The root of a faulty framework stems from the fact that most collaborations are only established through memorandums of understanding (MOUs). This expression of agreement does not do enough to address large governance issues, ensure participation among the collaboration, define leadership, and add more specified accountability measures.

==Successful conditions for work force development programs==

Although workforce development strategies vary by whether they are focused on demands due to the location or from industries in the area, or both, common threads run through the success stories evaluated by economic developers thus far.

===Pre-assessment of community needs===

Prior to implementing a sector- or place-based approach, an analysis of the community's current and anticipated needs should be undertaken. One report details a sector analysis to determine the need for more healthcare workers in a particular community, for example. Another example might be the pay for a particular position being aligned with the cost of housing in a particular area.

===Ties with employers===

Both sector and place-based strategies emphasize the importance of ties with the employers.

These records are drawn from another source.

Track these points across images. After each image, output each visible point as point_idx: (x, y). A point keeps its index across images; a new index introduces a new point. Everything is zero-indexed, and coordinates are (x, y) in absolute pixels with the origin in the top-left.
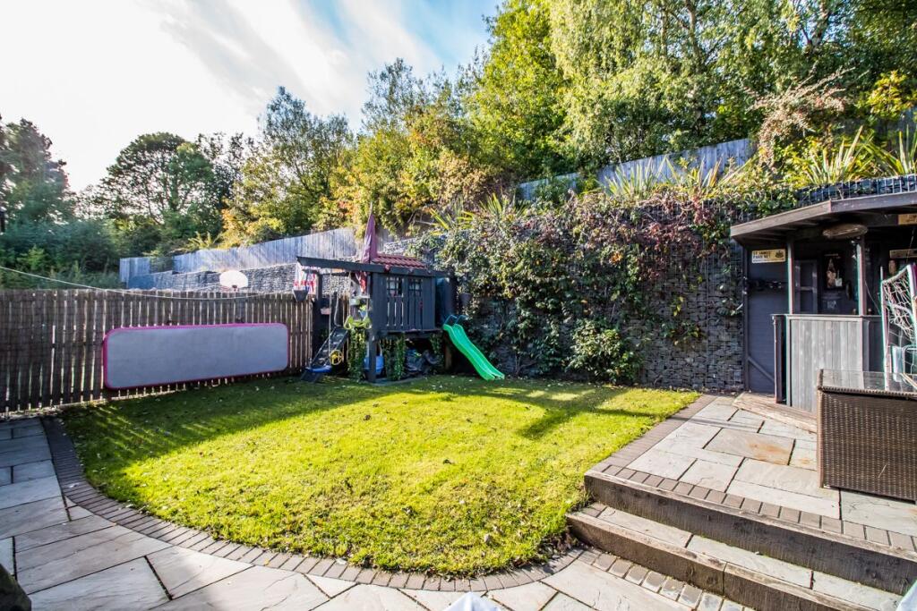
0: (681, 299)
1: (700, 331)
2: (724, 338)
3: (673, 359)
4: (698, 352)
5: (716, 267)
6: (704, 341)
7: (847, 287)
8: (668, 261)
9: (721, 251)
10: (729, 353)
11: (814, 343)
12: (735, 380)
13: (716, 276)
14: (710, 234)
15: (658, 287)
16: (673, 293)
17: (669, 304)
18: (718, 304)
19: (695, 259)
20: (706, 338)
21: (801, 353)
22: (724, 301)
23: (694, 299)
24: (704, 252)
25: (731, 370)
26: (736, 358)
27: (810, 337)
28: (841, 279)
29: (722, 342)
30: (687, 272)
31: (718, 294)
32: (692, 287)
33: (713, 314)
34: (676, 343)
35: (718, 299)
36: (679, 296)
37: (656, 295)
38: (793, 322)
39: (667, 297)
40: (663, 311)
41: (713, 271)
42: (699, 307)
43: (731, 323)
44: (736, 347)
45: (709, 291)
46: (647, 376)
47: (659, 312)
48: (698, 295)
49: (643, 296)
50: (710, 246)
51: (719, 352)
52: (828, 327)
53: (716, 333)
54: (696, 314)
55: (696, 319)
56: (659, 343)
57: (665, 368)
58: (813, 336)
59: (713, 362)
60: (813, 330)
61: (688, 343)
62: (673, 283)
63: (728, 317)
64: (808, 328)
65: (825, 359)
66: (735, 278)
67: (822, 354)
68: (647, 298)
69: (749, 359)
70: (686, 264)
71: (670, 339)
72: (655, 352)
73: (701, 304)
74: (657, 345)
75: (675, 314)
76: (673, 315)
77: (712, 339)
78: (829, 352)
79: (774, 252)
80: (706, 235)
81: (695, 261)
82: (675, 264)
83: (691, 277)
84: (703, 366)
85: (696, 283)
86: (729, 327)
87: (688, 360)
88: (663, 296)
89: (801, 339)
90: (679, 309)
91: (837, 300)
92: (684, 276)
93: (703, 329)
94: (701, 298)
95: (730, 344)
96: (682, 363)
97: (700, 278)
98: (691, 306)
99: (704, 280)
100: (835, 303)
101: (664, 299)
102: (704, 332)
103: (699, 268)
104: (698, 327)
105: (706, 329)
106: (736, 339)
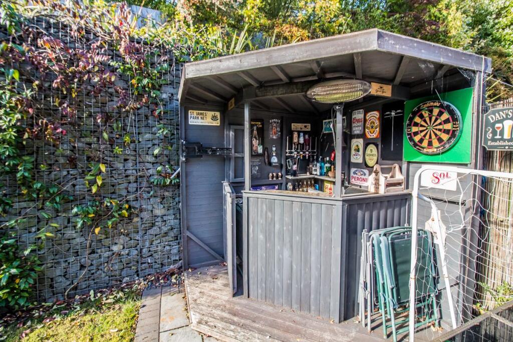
0: (103, 168)
1: (130, 207)
2: (159, 211)
3: (93, 252)
4: (127, 235)
5: (147, 126)
6: (136, 220)
7: (266, 153)
8: (81, 110)
9: (153, 107)
10: (165, 229)
11: (277, 226)
12: (173, 258)
13: (148, 136)
14: (140, 81)
15: (64, 149)
16: (89, 158)
17: (83, 174)
18: (151, 172)
19: (119, 113)
20: (137, 216)
21: (261, 237)
22: (159, 168)
23: (120, 166)
24: (132, 104)
25: (168, 248)
26: (172, 234)
27: (273, 220)
28: (261, 147)
29: (158, 217)
30: (109, 130)
31: (150, 159)
32: (118, 150)
33: (145, 184)
34: (97, 230)
35: (149, 166)
36: (99, 161)
37: (62, 160)
38: (251, 199)
39: (80, 165)
40: (74, 185)
41: (143, 130)
42: (127, 176)
43: (166, 194)
44: (172, 221)
45: (140, 155)
46: (52, 286)
47: (68, 187)
48: (126, 160)
49: (36, 165)
50: (140, 96)
51: (152, 231)
52: (296, 208)
53: (150, 208)
54: (125, 185)
55: (124, 193)
56: (70, 233)
57: (82, 267)
58: (277, 219)
59: (147, 244)
60: (278, 211)
61: (115, 226)
62: (90, 144)
63: (164, 187)
64: (271, 209)
65: (291, 246)
66: (167, 140)
67: (287, 239)
68: (43, 167)
69: (188, 234)
70: (107, 118)
71: (87, 229)
72: (62, 249)
73: (129, 172)
74: (66, 236)
75: (94, 189)
76: (90, 190)
77: (145, 215)
78: (297, 238)
79: (210, 114)
80: (134, 81)
81: (120, 115)
82: (90, 116)
83: (115, 136)
84: (135, 252)
85: (123, 145)
86: (163, 198)
87: (115, 248)
88: (73, 162)
89: (262, 221)
90: (99, 182)
91: (259, 166)
92: (105, 136)
93: (133, 204)
94: (130, 164)
95: (165, 218)
96: (107, 254)
97: (127, 139)
98: (116, 176)
99: (133, 142)
100: (257, 168)
101: (75, 167)
102: (134, 208)
103: (126, 125)
104: (127, 202)
105: (136, 204)
106: (171, 212)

Even in place-based strategies focused on finding work quickly must tie efforts to employers to determine who is hiring.

In place-based programs, this may entail determining general skills that are lacking in a specific population such as English-speaking skills.

Work force development programs can be evaluated based on the strength and number of ties with community employers during the creation stage of the program, as well as their ongoing participation to constantly assess which skills are most needed. “Employer leadership is key to long-term reform” of work force development systems.

Programs that maintain high standards for participants may build credibility with partner employees, potentially expanding the number of employment opportunities available.

===Adaptability===

Programs must be flexible, so that they can change when market or work force conditions change. One marker of adaptability is the presence of mechanisms to listen to what the community saying, evidenced by the close ties with community stakeholders and nonprofits as explained above.

Another area where this characteristic is important is with participant training. Programs should take into account how skilled participants are when coming into the program and the pace that participants works at. Consideration of these factors on a person-to-person basis is important to develop participants' skills more efficiently and keep participants engaged. Programs should recognize that skills for a job are not the only keys to success for the job. "Individuals need to understand the norms and culture of the workplace. Thus programs pay a great deal of attention not only to the content of training curricula but also to the atmosphere and culture of the training program".